[Supplied information — start]

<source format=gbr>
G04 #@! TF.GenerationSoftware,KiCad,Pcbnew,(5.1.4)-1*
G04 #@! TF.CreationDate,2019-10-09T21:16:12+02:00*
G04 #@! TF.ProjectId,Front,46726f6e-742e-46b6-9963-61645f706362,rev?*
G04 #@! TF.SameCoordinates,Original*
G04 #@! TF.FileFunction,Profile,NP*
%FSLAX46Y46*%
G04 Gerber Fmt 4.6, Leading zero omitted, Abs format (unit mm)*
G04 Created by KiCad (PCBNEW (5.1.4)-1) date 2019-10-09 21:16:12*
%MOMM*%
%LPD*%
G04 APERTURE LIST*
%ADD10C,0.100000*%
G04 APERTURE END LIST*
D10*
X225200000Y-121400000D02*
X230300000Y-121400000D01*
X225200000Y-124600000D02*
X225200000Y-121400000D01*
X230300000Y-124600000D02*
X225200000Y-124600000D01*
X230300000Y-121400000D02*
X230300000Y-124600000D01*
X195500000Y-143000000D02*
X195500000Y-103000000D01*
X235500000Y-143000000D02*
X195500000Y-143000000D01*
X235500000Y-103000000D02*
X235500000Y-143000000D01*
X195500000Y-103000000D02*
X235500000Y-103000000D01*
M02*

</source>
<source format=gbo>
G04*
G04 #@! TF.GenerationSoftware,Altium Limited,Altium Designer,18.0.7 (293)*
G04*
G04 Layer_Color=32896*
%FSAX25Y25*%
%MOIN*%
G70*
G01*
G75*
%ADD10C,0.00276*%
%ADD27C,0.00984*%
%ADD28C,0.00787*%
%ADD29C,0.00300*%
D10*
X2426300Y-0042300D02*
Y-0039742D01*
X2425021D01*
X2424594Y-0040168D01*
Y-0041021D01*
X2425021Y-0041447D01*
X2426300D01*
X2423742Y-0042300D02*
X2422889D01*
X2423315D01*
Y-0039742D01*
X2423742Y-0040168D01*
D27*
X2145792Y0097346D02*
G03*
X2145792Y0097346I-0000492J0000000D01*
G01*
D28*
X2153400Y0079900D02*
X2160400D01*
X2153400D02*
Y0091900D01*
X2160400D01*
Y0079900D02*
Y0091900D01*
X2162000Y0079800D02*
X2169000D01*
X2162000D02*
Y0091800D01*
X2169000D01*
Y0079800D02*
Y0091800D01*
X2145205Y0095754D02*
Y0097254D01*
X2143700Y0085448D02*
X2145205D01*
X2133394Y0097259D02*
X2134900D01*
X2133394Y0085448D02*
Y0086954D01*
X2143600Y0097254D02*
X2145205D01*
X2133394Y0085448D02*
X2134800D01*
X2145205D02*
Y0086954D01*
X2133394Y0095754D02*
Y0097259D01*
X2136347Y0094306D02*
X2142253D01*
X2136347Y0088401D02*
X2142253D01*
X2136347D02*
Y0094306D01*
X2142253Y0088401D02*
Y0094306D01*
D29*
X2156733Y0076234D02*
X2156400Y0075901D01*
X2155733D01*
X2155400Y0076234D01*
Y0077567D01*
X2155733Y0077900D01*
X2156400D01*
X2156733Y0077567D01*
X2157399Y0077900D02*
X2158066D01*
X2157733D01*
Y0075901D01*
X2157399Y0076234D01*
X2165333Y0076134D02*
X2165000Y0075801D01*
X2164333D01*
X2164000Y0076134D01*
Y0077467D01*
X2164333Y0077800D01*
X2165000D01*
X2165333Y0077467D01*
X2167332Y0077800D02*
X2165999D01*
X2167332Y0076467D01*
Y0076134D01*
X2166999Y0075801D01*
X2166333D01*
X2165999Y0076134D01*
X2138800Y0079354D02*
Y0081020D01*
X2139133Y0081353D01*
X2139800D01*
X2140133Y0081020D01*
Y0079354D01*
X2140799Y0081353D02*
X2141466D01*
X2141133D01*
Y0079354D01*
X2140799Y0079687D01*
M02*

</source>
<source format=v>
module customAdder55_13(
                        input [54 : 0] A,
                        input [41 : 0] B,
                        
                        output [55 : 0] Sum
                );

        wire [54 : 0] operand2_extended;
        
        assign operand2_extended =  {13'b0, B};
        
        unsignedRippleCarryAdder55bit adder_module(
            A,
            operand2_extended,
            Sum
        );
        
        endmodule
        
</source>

[Supplied information — finish]
[Supplied information — start]

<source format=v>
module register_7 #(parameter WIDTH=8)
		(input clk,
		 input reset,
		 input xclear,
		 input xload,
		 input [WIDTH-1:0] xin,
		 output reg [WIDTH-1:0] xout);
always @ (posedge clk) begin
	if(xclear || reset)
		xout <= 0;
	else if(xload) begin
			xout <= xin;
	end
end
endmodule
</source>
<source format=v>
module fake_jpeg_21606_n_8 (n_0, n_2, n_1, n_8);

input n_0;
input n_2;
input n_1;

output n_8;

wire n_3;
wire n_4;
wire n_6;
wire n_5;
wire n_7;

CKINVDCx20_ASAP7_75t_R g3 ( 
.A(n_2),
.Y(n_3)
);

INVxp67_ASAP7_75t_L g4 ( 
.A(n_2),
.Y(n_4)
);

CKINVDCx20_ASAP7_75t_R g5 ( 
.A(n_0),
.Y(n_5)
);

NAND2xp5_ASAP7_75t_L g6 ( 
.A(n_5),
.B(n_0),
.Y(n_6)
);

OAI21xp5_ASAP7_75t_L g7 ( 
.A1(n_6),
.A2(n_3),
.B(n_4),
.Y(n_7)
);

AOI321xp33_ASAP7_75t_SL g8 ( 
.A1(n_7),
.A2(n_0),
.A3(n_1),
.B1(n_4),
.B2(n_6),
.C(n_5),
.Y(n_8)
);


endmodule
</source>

[Supplied information — finish]

What this task involves:
Please give back exactly the lines of this listing beginning at the line with "X235500000Y-103000000D01*" and ending with the line with "Y-0041021D01*", both included, and nothing else.

Problem solution:
X235500000Y-103000000D01*
M02*

</source>
<source format=gbo>
G04*
G04 #@! TF.GenerationSoftware,Altium Limited,Altium Designer,18.0.7 (293)*
G04*
G04 Layer_Color=32896*
%FSAX25Y25*%
%MOIN*%
G70*
G01*
G75*
%ADD10C,0.00276*%
%ADD27C,0.00984*%
%ADD28C,0.00787*%
%ADD29C,0.00300*%
D10*
X2426300Y-0042300D02*
Y-0039742D01*
X2425021D01*
X2424594Y-0040168D01*
Y-0041021D01*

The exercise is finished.